La jefa de Gobierno de la Ciudad de México, Clara Brugada, presentó el balance económico de la participación de la capital como sede del Mundial 2026: la derrama generada supera los 45 mil millones de pesos, con expectativa de rebasar los 50 mil millones antes de que concluya el torneo el 19 de julio. La cifra fue reportada por la Cámara Nacional de Comercio, Servicios y Turismo.
El balance se presentó después de que México fue eliminado en los octavos de final frente a Inglaterra, con lo que la CDMX cerró su etapa como sede activa de la Selección. En total, la ciudad disputó cinco partidos del combinado nacional durante el torneo.
Los números de afluencia son significativos. La CDMX recibió 3.7 millones de visitantes durante las actividades mundialistas y registró una ocupación hotelera superior al 80%. El récord de concentración pública se registró el 1 de julio, tras la victoria de México sobre Ecuador, cuando 1.4 millones de personas salieron a las calles, la mayor movilización ciudadana documentada en la capital durante el torneo. En el partido ante Inglaterra, más de 1.35 millones de personas se congregaron en espacios públicos de la ciudad.

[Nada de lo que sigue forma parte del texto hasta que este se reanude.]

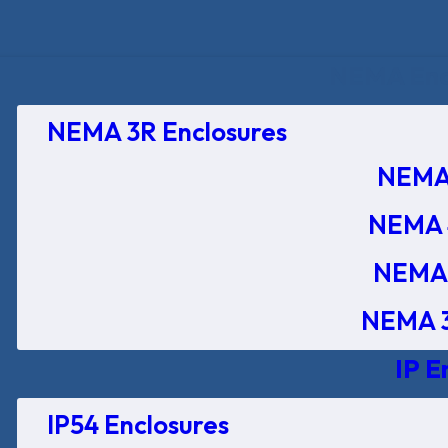
NEMA Encl
NEMA 3R Enclosures
NEMA 
NEMA 
NEMA 
NEMA 3
IP E
IP54 Enclosures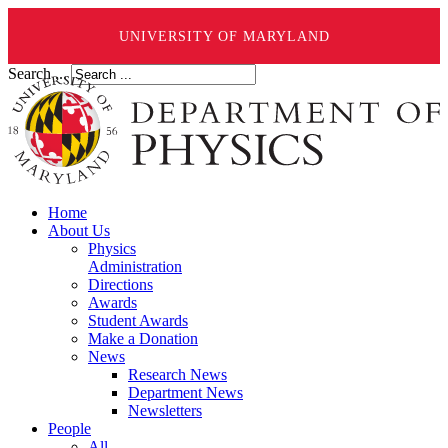
UNIVERSITY OF MARYLAND
Search ...
Home
About Us
Physics
Administration
Directions
Awards
Student Awards
Make a Donation
News
Research News
Department News
Newsletters
People
All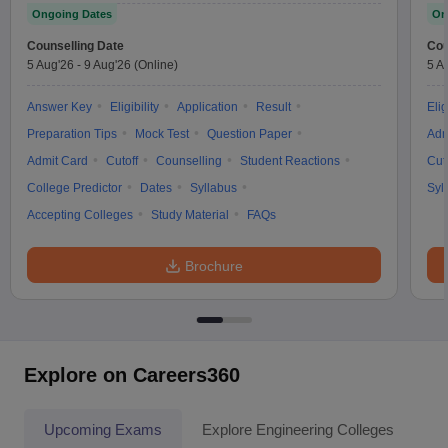
Ongoing Dates
On
Counselling Date
Cou
5 Aug'26
-
9 Aug'26
(Online)
5 A
Answer Key
Eligibility
Application
Result
Elig
Preparation Tips
Mock Test
Question Paper
Adm
Admit Card
Cutoff
Counselling
Student Reactions
Cut
College Predictor
Dates
Syllabus
Syl
Accepting Colleges
Study Material
FAQs
Brochure
Explore on Careers360
Upcoming Exams
Explore Engineering Colleges
Co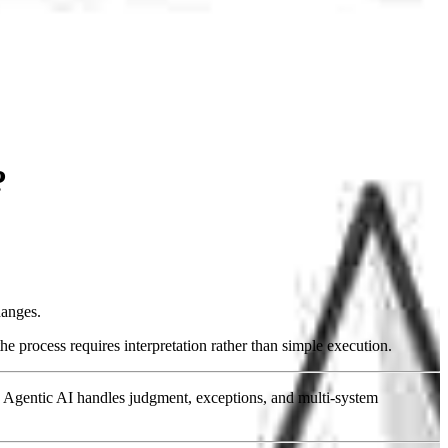
?
hanges.
e process requires interpretation rather than simple execution.
 Agentic AI handles judgment, exceptions, and multi-system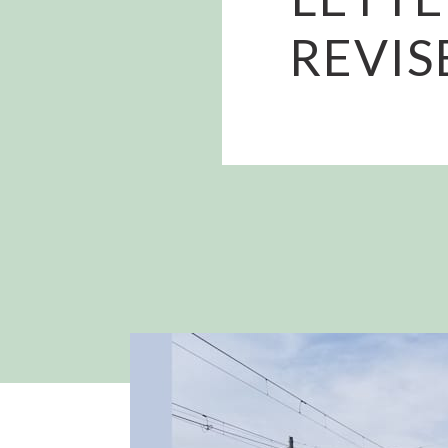
REVIS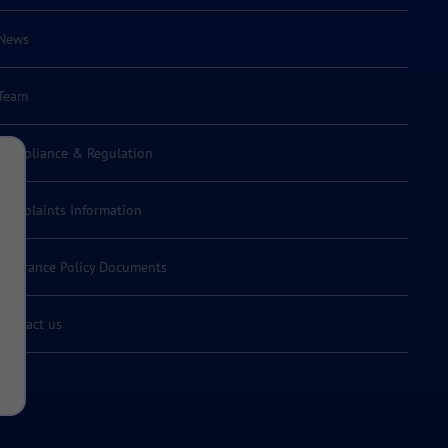
News
Team
Compliance & Regulation
Complaints Information
Insurance Policy Documents
Contact us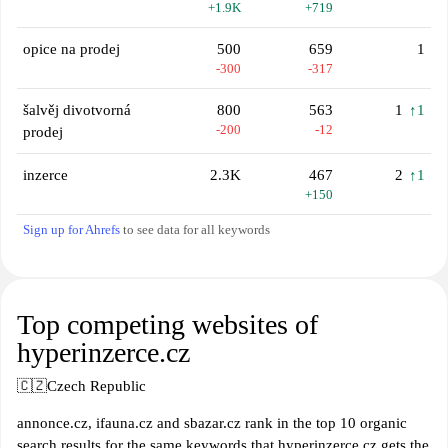
+1.9K
+719
opice na prodej
500
659
1
-300
-317
šalvěj divotvorná
800
563
1
↑1
-200
-12
prodej
inzerce
2.3K
467
2
↑1
+150
Sign up for Ahrefs
to see data for all keywords
Top competing websites of
hyperinzerce.cz
🇨🇿
Czech Republic
annonce.cz, ifauna.cz and sbazar.cz rank in the top 10 organic
search results for the same keywords that hyperinzerce.cz gets the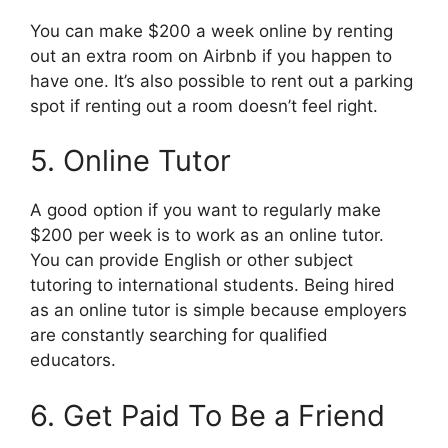
You can make $200 a week online by renting
out an extra room on Airbnb if you happen to
have one. It’s also possible to rent out a parking
spot if renting out a room doesn’t feel right.
5. Online Tutor
A good option if you want to regularly make
$200 per week is to work as an online tutor.
You can provide English or other subject
tutoring to international students. Being hired
as an online tutor is simple because employers
are constantly searching for qualified
educators.
6. Get Paid To Be a Friend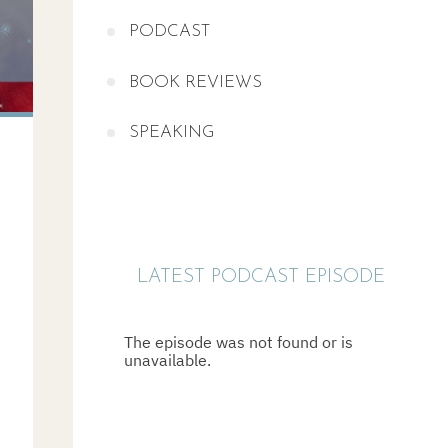
PODCAST
BOOK REVIEWS
SPEAKING
LATEST PODCAST EPISODE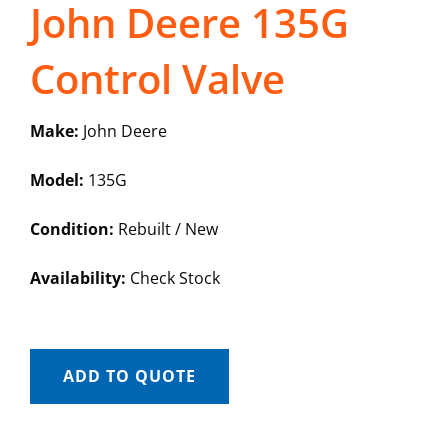
John Deere 135G
Control Valve
Make:
John Deere
Model:
135G
Condition:
Rebuilt / New
Availability:
Check Stock
ADD TO QUOTE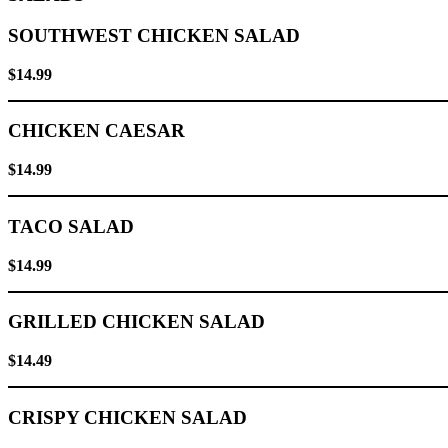
SOUTHWEST CHICKEN SALAD
$14.99
CHICKEN CAESAR
$14.99
TACO SALAD
$14.99
GRILLED CHICKEN SALAD
$14.49
CRISPY CHICKEN SALAD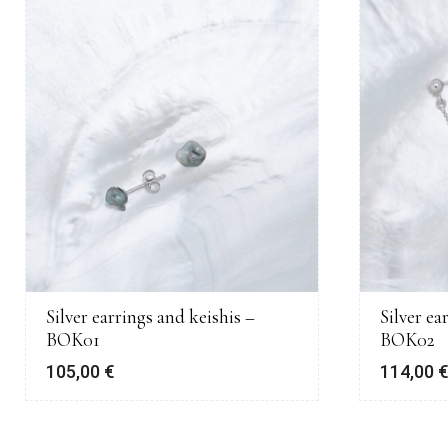
Silver earrings and keishis –
Silver ea
BOK01
BOK02
105,00
€
114,00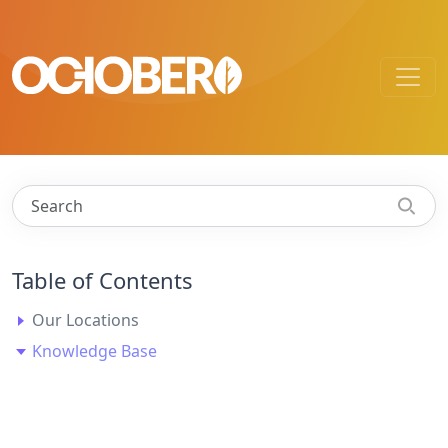
Table of Contents
Our Locations
Knowledge Base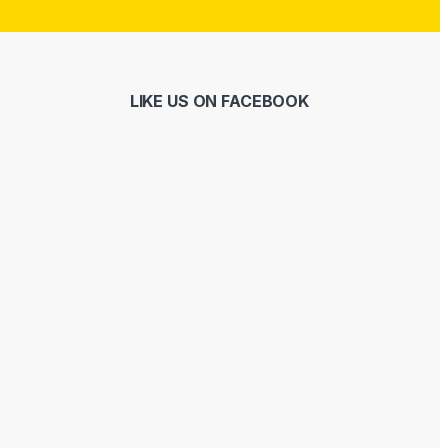
LIKE US ON FACEBOOK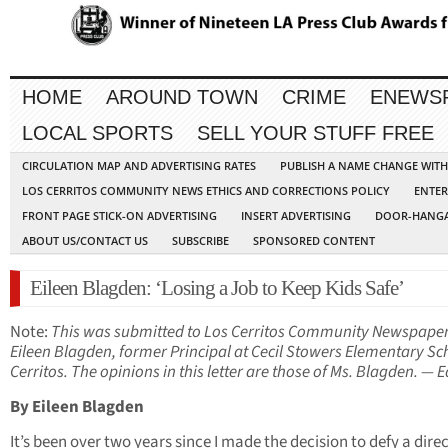
HOME
AROUND TOWN
CRIME
ENEWS
LOCAL SPORTS
SELL YOUR STUFF FREE
CIRCULATION MAP AND ADVERTISING RATES
PUBLISH A NAME CHANGE WIT
LOS CERRITOS COMMUNITY NEWS ETHICS AND CORRECTIONS POLICY
ENTER
FRONT PAGE STICK-ON ADVERTISING
INSERT ADVERTISING
DOOR-HANGA
ABOUT US/CONTACT US
SUBSCRIBE
SPONSORED CONTENT
Eileen Blagden: ‘Losing a Job to Keep Kids Safe’
Note:
This was submitted to Los Cerritos Community Newspape
Eileen Blagden, former Principal at Cecil Stowers Elementary Sc
Cerritos. The opinions in this letter are those of Ms. Blagden. — E
By Eileen Blagden
It’s been over two years since I made the decision to defy a dire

La estrategia del gobierno capitalino fue apostar por la descentralización de los festejos. Se instalaron 17 festivales futboleros en las 16 alcaldías y pantallas en puntos clave del Paseo de la Reforma, el Zócalo, el Monumento a la Revolución y el Ángel de la Independencia. Brugada señaló que esta distribución permitió que el impacto económico llegara a distintos corredores de la ciudad y no solo a las inmediaciones del estadio.
Los sectores más beneficiados fueron turismo, hospedaje, comercio, restaurantes, bares, transporte y entretenimiento. Coparmex estimó que entre sus agremiados el gasto de visitantes nacionales y extranjeros alcanzó 18,818 millones de pesos, considerando hospedaje, transporte, comercio y entretenimiento. El gasto promedio por encuentro rondó los 1,600 pesos por persona. La Canaco CDMX calculó en una evaluación preliminar que la derrama para negocios establecidos durante los cinco partidos del Tricolor fue de 22,678 millones de pesos. Coparmex también identificó que el comercio informal capturó cerca de 2,100 millones de pesos adicionales en espacios públicos como el Ángel de la Independencia y el Zócalo, recursos que no se contabilizan dentro de la derrama oficial.
La cifra total del gobierno capitalino de 45 mil millones supera ampliamente las estimaciones previas al torneo. Al inicio del Mundial, la expectativa de Canaco para la capital era de 26,280 millones de pesos, por lo que el resultado representa un ajuste al alza de más del 70% respecto a la proyección original.
Concanaco Servytur también actualizó sus cifras nacionales al alza: su presidente Octavio de la Torre estimó que la derrama económica total del Mundial en México podría superar los 65 mil millones de pesos al cierre del torneo.
Desde la mirada de next+, el dato más relevante es lo que estas cifras revelan sobre la capacidad de una ciudad sede para capturar valor económico más allá del estadio. La decisión de descentralizar los festejos mediante festivales en alcaldías y pantallas en múltiples corredores distribuyó el impacto económico de forma más amplia que si el consumo se hubiera concentrado únicamente en las zonas cercanas al Estadio Ciudad de México. Para marcas y retailers que operan en la capital, el balance confirma algo que los datos de consumo durante el torneo ya señalaban: el Mundial fue el activador de consumo más potente que la CDMX ha registrado en años, con un consumidor más dispuesto a gastar, corredores comerciales con tráfico histórico y una ocupación hotelera que no se veía en ese nivel desde antes de la pandemia.